Given text:
Noël Alexandre, or Natalis Alexander in Latin (19 January 163921 August 1724) was a French theologian, author, and ecclesiastical historian.

Biography
Alexandre was born in Rouen, France.  In 1654, he joined the Dominicans in his hometown. Shortly after his ordination, he was appointed professor (first regent) of philosophy at the Couvent des Jacobins in Paris, where he was later buried.

The success of Alexandre's  subsequent lectures at the Sorbonne led to his selection by Jean-Baptiste Colbert as tutor to his son, Jacques Nicolas Colbert, afterwards archbishop of Rouen. Alexandre obtained the degree of doctor in divinity from the Sorbonne in 1675 and for twelve years taught philosophy, theology and ecclesiastical law to the members of the Saint-Jacques community. He played a prominent part in ecclesiastical affairs and preached several times before Louis XIV, who granted him an annual pension of 800 livres. He became provincial of his order in 1706, but was banished to Châtellerault in 1709 for having subscribed to the Jansenist Cas de conscience (1703), and was deprived of his pension in 1713 on account of his opposition to the bull Unigenitus. He died in Paris on 21 August 1724, aged 85, having lost his sight some time before owing to his strenuous literary activity. He was buried in the now-demolished church of the Couvent des Jacobins in Paris. His numerous works are still much valued by ecclesiastical students.

Bibliography
Selecta historiae ecclesiasticae capita, et in loca ejusdem insignia dissertationes historicae, chronologicae, dogmaticae (26 volumes, Paris, 1676–1686). This is Alexandre's best-known work. It was placed on the Index by Pope Innocent XI, on account of his bold defence of the Gallican claims.
Selecta historiae Veteris Testamenti capita, &c., (6 volumes, Paris 1689), is a history of the Old Testament. Of the numerous editions of Alexandre's ecclesiastical history the best is that of J. D. Mansi, which contains many valuable notes and additions (Lucca, 1749) and has been frequently reprinted.
 Theologia dogmatica et moralis secundum ordinem catechismi concilii Tridentini (10 volumes, Paris, 1694), This is Alexandre's principal contribution to theological literature, in which he clearly shows himself a disciple of the Thomist school.
Conformités des cérémonies chinoises avec l'idolatrie grecque et romaine and Sept lettres sur les cérémonies de la Chine (both published at Cologne in 1700) are interesting as they mark him out as a pioneer in the study of comparative religion.
Historia ecclesiastica veteris novique testamenti : ab orbe condito ad annum post Christum natum millesimum sexcentesimum Venturinus, 1734

References

Attribution:
 This article cites:
Catalogue complet des œuvres du Père Alexandre (Paris, 1716);
Quétif-Echard, Scriptores ordinis praedicatorum (Paris, 1719–1721), t. n. p. 810;
A. Vacant, Dict. de théologie (scholarly article by P . Mandounet, cols . 769–772)

Data excerpts:
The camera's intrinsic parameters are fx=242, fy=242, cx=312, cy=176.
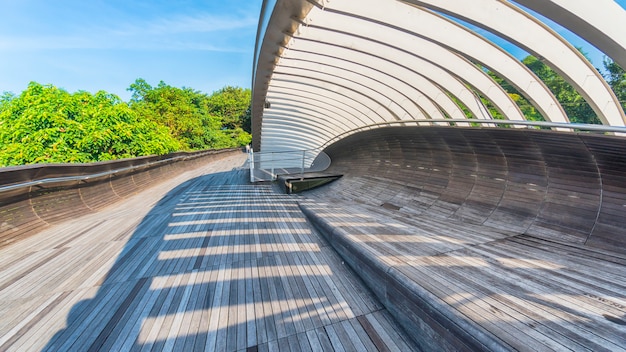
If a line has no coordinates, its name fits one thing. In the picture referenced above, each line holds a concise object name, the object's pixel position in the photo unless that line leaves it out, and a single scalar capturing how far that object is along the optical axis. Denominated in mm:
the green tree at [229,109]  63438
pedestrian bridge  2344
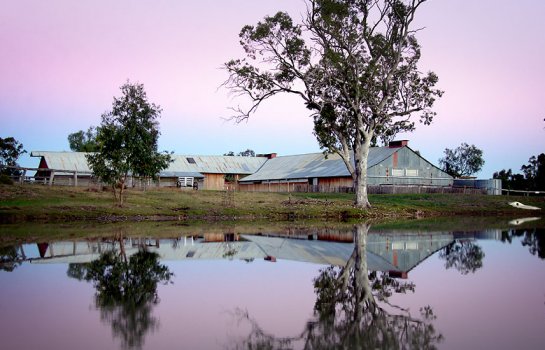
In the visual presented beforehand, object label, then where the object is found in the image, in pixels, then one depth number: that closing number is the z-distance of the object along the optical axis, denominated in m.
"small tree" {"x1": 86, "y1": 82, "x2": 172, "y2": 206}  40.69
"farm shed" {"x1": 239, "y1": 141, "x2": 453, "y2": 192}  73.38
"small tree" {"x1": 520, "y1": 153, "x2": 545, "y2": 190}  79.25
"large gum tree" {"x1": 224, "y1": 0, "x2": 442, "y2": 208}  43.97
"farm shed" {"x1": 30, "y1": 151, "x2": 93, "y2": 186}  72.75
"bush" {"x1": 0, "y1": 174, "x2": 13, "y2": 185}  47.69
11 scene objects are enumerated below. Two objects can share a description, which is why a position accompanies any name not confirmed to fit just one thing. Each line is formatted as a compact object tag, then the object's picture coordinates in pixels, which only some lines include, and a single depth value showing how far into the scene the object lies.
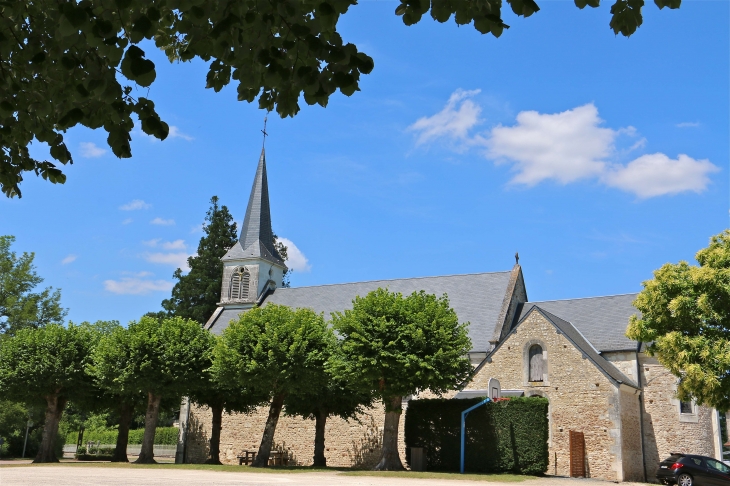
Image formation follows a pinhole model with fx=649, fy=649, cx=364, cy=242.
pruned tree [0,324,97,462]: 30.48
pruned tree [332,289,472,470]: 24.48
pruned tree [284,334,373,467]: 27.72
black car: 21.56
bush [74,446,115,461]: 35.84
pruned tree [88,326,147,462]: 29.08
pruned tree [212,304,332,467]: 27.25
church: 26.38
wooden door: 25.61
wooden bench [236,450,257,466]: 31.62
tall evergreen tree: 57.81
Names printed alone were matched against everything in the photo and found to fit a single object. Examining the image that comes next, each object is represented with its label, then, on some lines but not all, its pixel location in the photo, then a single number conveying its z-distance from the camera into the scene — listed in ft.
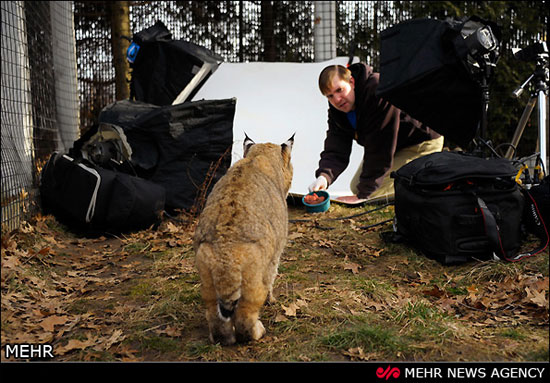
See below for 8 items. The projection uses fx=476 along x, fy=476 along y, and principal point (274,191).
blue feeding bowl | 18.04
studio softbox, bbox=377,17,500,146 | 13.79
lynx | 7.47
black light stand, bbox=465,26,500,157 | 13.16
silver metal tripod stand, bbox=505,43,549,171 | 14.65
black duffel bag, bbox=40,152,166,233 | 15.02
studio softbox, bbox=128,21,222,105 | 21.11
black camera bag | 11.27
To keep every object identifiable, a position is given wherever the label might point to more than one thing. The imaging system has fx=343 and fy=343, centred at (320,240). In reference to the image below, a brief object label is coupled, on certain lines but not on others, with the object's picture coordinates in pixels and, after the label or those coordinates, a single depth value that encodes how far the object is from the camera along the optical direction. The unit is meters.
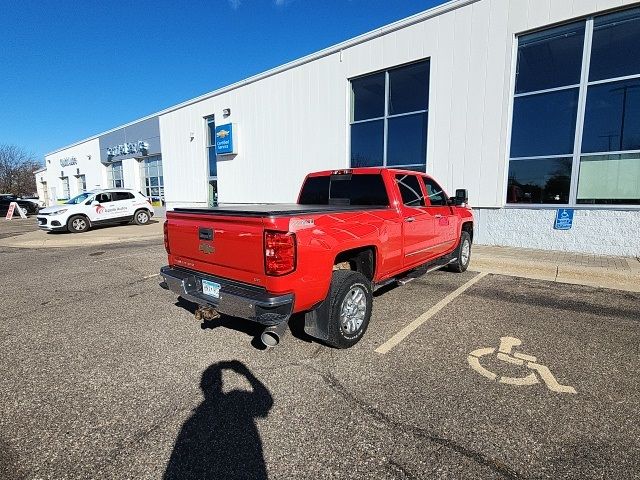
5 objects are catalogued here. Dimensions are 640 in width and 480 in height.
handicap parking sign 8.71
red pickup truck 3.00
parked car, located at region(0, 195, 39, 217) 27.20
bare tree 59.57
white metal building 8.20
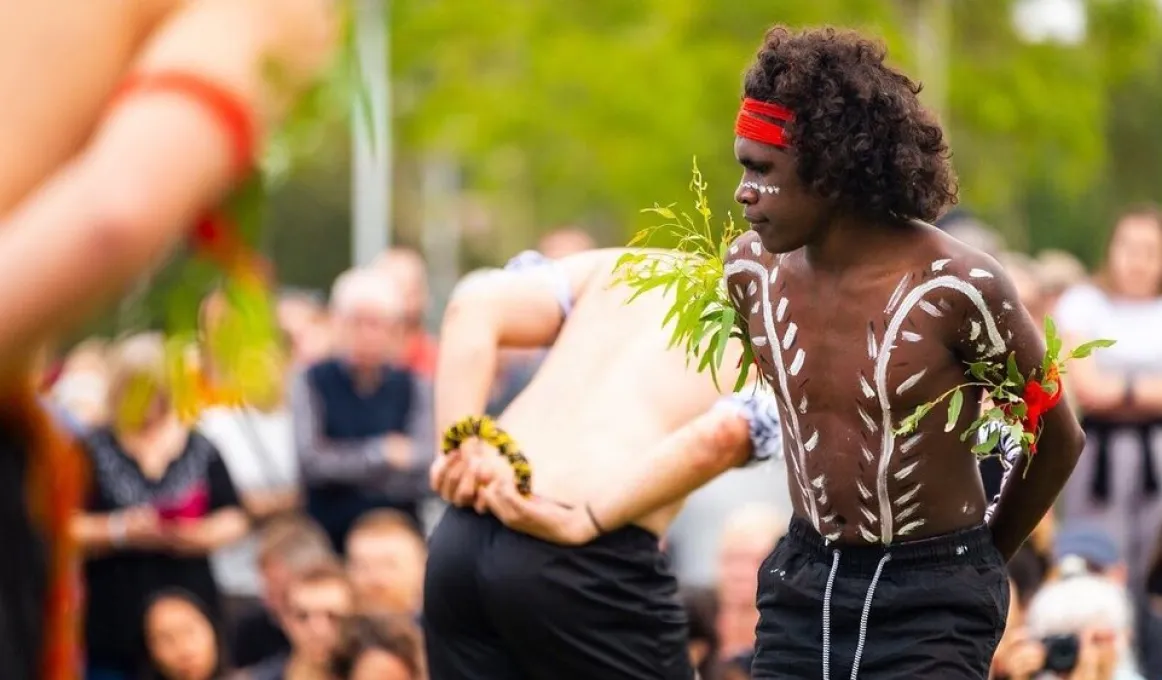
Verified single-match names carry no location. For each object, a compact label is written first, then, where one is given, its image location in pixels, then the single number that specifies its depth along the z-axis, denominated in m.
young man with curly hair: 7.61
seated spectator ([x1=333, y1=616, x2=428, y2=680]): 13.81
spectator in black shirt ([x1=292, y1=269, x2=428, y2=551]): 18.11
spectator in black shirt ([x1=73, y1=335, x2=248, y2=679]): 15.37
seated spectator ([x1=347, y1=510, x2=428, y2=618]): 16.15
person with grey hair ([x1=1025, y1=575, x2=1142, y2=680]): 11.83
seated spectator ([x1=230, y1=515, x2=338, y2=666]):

* * *

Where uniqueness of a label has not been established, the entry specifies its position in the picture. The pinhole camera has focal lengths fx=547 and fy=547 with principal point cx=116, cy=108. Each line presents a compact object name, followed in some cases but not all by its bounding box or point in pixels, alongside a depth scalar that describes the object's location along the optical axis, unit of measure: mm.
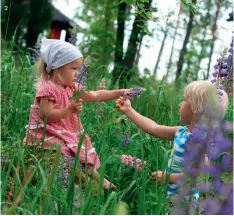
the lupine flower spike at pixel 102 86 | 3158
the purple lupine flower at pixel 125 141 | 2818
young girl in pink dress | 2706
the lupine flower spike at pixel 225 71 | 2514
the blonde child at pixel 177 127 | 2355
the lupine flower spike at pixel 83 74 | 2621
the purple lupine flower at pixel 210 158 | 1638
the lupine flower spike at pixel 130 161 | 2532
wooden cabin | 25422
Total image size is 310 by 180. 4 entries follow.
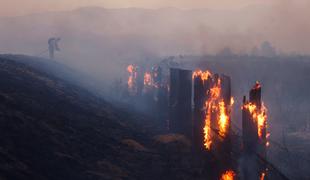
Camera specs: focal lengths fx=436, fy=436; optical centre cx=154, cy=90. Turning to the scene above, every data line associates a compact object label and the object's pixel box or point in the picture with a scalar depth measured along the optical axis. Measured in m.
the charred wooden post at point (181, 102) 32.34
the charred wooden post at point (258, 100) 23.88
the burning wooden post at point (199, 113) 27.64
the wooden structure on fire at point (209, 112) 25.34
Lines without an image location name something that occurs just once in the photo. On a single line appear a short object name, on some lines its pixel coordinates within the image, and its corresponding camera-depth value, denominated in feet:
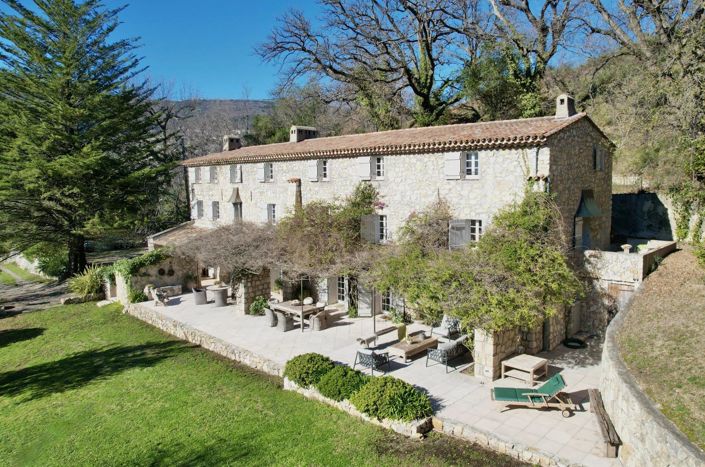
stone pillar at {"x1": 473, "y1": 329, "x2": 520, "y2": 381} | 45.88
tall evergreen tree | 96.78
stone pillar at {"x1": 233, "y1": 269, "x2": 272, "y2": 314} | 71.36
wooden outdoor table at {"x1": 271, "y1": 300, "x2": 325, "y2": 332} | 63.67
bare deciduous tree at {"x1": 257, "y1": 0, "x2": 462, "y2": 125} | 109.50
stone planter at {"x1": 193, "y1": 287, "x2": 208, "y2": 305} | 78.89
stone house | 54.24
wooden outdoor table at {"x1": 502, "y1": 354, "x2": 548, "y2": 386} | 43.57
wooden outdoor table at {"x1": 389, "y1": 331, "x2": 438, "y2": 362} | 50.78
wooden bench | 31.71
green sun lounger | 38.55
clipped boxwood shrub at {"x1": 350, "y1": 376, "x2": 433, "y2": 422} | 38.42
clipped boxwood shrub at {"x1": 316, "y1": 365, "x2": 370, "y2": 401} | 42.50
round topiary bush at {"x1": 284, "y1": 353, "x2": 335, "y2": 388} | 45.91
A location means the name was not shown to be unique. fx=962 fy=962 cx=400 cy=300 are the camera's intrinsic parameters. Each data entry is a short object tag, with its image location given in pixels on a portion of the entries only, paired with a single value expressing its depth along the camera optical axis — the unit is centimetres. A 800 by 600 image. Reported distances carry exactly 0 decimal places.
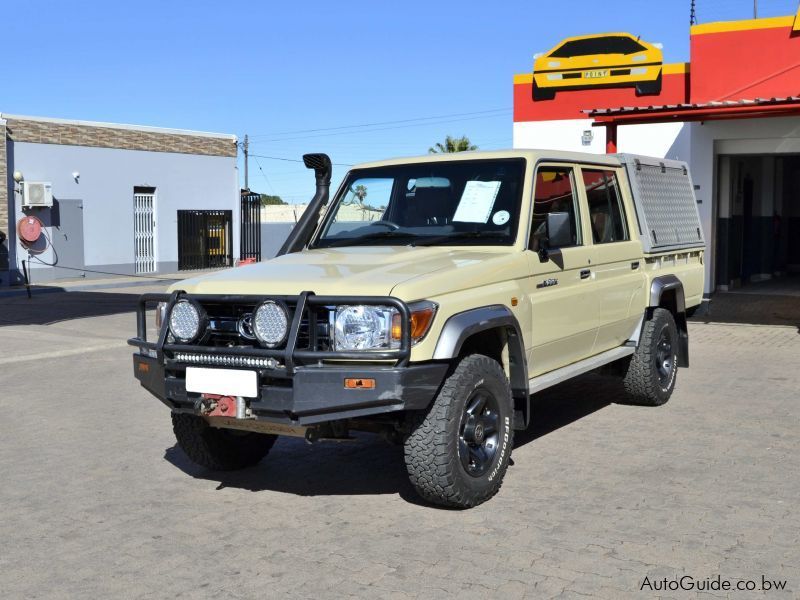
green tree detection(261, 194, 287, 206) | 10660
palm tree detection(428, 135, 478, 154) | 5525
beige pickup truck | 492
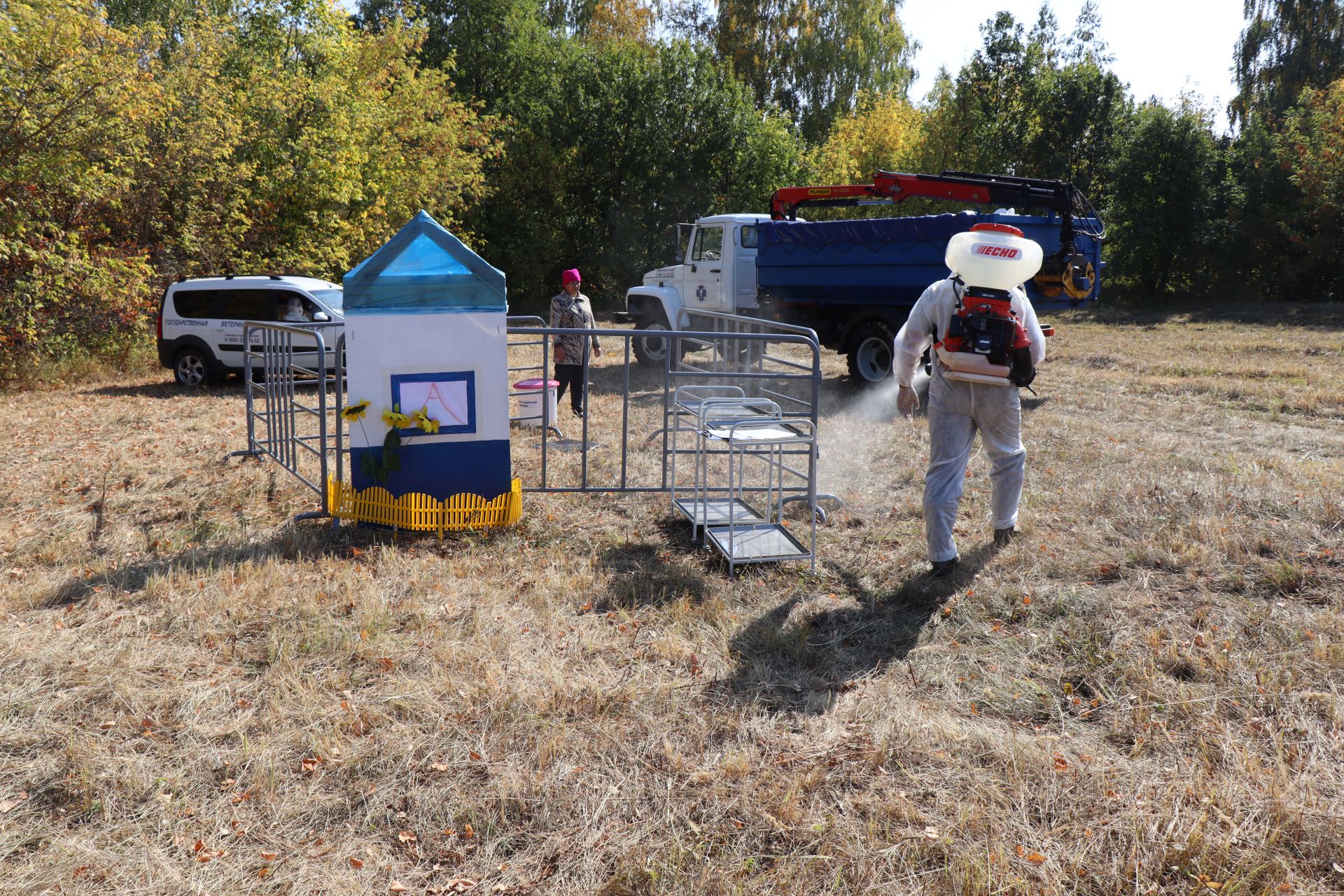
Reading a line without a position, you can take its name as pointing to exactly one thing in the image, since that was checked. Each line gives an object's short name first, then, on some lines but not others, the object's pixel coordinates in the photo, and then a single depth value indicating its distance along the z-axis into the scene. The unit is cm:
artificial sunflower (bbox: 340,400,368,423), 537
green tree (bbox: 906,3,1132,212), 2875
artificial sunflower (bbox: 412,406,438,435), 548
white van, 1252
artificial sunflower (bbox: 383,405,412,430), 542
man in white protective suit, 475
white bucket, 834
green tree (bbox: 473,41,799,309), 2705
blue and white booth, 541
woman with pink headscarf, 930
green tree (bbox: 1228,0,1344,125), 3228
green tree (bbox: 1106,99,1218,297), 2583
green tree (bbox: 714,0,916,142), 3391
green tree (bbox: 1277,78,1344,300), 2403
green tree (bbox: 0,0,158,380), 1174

Exercise:
In the text on Noël Alexandre:
1. Who chose him as tutor to his son?
2. To what town was he banished in 1709?
3. Which pope placed his best-known work on the Index?

Solution for this task:
1. Jean-Baptiste Colbert
2. Châtellerault
3. Pope Innocent XI